GIVEN PASSAGE START

That statement is a half-truth used to support a weak argument. The heart of the S&L fiasco was an asset-liability mismatch. Banks often borrow with short-term funds and lend on a long-term basis. The 30-year fixed rate mortgage contributes to this problem, but ultimately this is a financial management problem at banks. Nobody forces banks to underwrite these loans, and nobody forces them to match those loans with short-term deposits. This is a choice banks make that sometimes blows up in their face. Banks could float long-term bonds to match their loans, and they can also offload them to the secondary market; in fact, that is one of the primary arguments for keeping a secondary market in place.
Selling low-interest loans in the secondary market is still the answer. There is no problem here. Banks are currently under no obligation to keep any loans they originate on their balance sheets. During the debates on financial reform, there was a proposal for banks to keep 5% of the loans they originated on their balance sheets, and it was defeated by intense opposition from the banking lobby. Their primary argument was that it created asset-liability mismatch. They were right.
Give me a break. She has now associated all the evils of Wall Street with a 30-year fixed rate loan? Did she really think nobody on the web would call her on that nonsense?
"As far as I can tell?" I respect that she has the courage to flaunt her ignorance so publicly. The product exists because people demand it. People demand it because it is a good and stable loan product that builds wealth for ordinary Americans. The government supports it because it provides stability in housing markets.
Yes, that is exactly what banks are supposed to do. Is that boring? Are we supposed to have an exciting banking system? Did everyone enjoy the volatility in our economy over the last several years? It was certainly exciting. Financial innovation is a fallacy. Banks are supposed to be boring, stable institutions. What does she want?

GIVEN PASSAGE END
EXTRACTED INFORMATION START

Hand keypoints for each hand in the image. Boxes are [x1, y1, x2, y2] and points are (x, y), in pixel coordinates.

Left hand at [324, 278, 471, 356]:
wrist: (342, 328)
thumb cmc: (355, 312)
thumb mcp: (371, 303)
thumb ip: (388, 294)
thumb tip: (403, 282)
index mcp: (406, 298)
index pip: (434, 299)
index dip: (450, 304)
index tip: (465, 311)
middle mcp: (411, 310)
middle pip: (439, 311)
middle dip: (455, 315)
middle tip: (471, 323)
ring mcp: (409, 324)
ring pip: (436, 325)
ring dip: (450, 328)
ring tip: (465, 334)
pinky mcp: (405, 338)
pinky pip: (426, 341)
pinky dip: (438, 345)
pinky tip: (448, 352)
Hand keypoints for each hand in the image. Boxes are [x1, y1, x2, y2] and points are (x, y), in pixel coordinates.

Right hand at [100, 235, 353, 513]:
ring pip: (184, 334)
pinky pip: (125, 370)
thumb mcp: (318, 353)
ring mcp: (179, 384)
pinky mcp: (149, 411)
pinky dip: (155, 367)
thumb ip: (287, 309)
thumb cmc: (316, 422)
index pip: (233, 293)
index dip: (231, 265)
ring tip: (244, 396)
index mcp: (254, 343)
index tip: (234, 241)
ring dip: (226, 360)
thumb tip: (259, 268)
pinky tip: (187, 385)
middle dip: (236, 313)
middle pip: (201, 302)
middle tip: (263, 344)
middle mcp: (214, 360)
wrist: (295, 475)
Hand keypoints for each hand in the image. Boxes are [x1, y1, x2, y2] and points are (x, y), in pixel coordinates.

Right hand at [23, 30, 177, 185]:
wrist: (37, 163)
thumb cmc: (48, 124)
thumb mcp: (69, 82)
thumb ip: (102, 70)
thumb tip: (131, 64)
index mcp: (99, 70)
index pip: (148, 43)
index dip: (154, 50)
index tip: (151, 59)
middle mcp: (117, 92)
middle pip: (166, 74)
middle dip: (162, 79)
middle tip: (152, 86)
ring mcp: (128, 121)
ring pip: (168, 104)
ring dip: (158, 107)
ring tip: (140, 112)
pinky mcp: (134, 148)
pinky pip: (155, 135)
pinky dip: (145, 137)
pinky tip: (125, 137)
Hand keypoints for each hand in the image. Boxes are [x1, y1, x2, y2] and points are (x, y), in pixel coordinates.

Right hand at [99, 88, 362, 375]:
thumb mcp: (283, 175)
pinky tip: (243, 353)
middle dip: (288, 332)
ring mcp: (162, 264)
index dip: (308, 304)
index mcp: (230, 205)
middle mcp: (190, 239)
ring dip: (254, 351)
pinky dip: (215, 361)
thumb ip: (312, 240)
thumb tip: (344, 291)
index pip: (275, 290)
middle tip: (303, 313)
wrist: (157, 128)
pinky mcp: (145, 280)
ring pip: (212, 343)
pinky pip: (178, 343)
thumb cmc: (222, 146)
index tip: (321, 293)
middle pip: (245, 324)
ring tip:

EXTRACTED INFORMATION END

● **EXERCISES**:
[A] Copy out every question the writer asks in the last paragraph of the mortgage and banking passage.
[B] Answer these questions from the mortgage and banking passage:
(i) What was the heart of the S&L fiasco?
(ii) What percentage of originated loans did the proposal during the financial reform debates want banks to keep on their balance sheets?
(iii) Why does the government support the 30-year fixed rate loan?
[C] Continue the passage on banks and the 30-year fixed rate mortgage from its last sentence.

● **ANSWER SET**:
[A]
Is that boring?
Are we supposed to have an exciting banking system?
Did everyone enjoy the volatility in our economy over the last several years?
What does she want?

[B]
(i) An asset-liability mismatch.
(ii) 5%.
(iii) Because it provides stability in housing markets.

[C]
Nonsense. If banks do not properly utilize the tools available to them to prevent asset-liability mismatch, they can certainly go broke, but that is only a catastrophe for the poorly managed bank. It isn't a catastrophe for the economy. She is pointing to some bogeyman that doesn't exist.
She must have interviewed some real idiots. The transition from a 50% down interest-only loan market of the Great Depression to the 20% down conventionally amortizing loan market beginning after WWII did see a runup in prices. However, once prices stabilized in the early 1950s, the 30-year fixed rate mortgage provided a stable price-to-income structure with excellent affordability for the next 25 years (see graph below). Even then the system broke down in the late 1970s because allowable DTIs got out of control, not because of the mortgage product.
This statement is inaccurate. Robert Shiller did detailed studies on this subject for the book Irrational Exuberance. His studies showed that expectation of appreciation was not present prior to the late 1970s. The 25 year period of stability from 1950-1975 -- the heyday of the 30-year fixed rate mortgage -- did not have expectation of appreciation. If you look carefully at the chart of inflation-adjusted home prices, you see that prices did not rise faster than the general rate of inflation during this period.
No, this was a phenomenon of the first bubble of the late 70s, and with each successive bubble and continued "innovations" which allowed people to access appreciation for spending money, the expectation of appreciation and the desire for free money has created an entire population of kool aid addicts.
Perniciously? I wish everyone thought of mortgages as 30-year fixed-rate loans. If they did, we wouldn't have a demand for interest-only and Option ARMs -- the real culprits of the housing bubble.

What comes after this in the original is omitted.